A Kunitz-type serine proteinase inhibitor: MBmTISINT - Its cloning, expression, purification and biochemical characterization.
Protease inhibitors have been studied as a promising therapeutic strategy for a wide range of diseases. Proteases have pro-inflammatory activity and are often associated with tissue damage. MBmTIsint is a Kunitz-BPTI-type inhibitor, consisting of an inhibitory domain with 57 amino acids and a molecular mass of 6.5 kDa. It is an modified version of BmTIsint, which is a synthetic chimera of two native inhibitors found in the Rhipicephalus microplus tick.

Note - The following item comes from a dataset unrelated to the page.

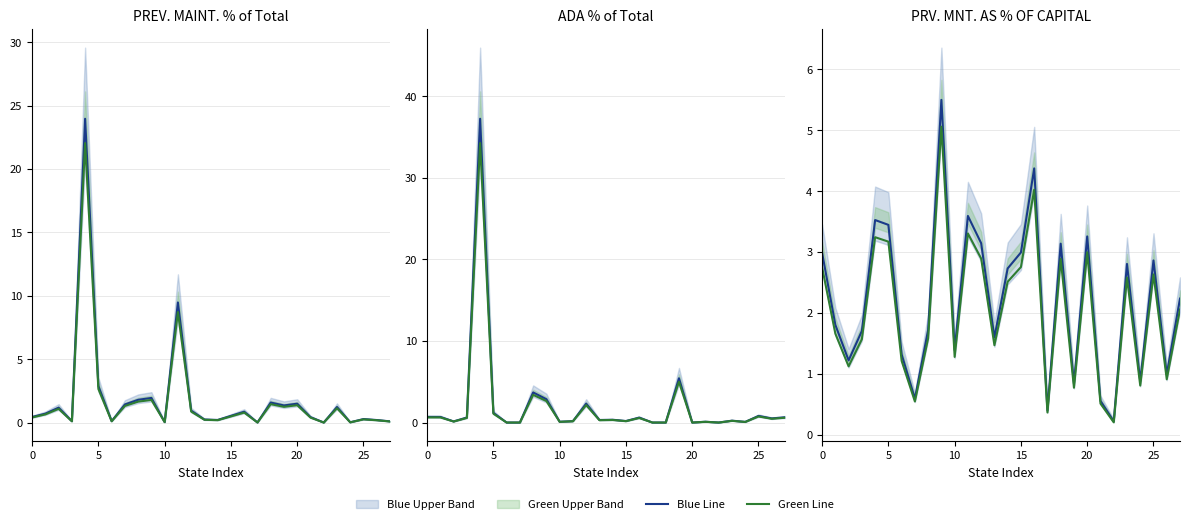

The value of blue line at 18 is 0.8. True or false?

False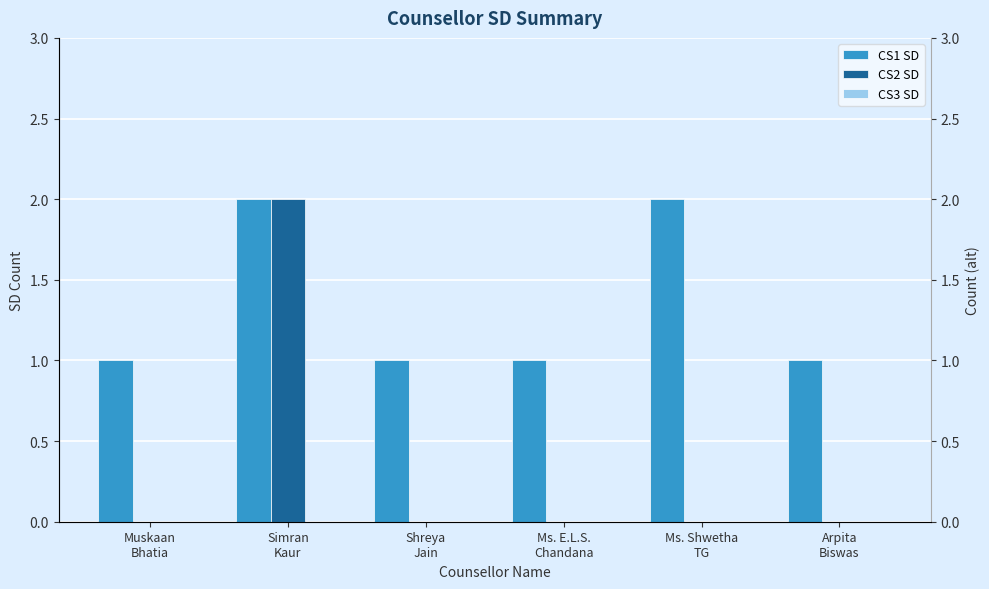

List the series in order of their peak value, lowest first.

CS3 SD, CS1 SD, CS2 SD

This work aimed at cloning the gene corresponding to MBmTIsint and its expression in pET26B vector. After expression induction with IPTG, the expression product was purified by affinity chromatography using nickel agarose column and gel-filtration chromatography using G75-Sephadex column, the purity was assessed by SDS-PAGE. It was found that the recombinant protein presented a homogenity increasing during the purification process. Then, enzymatic inhibition tests were performed with bovine pancreatic trypsin. The results showed that MBmTIsint presented a KI in nM range, which demonstrates its inhibitory potential on trypsin.
Another inhibitory activities toward proteases will be investigated in the project.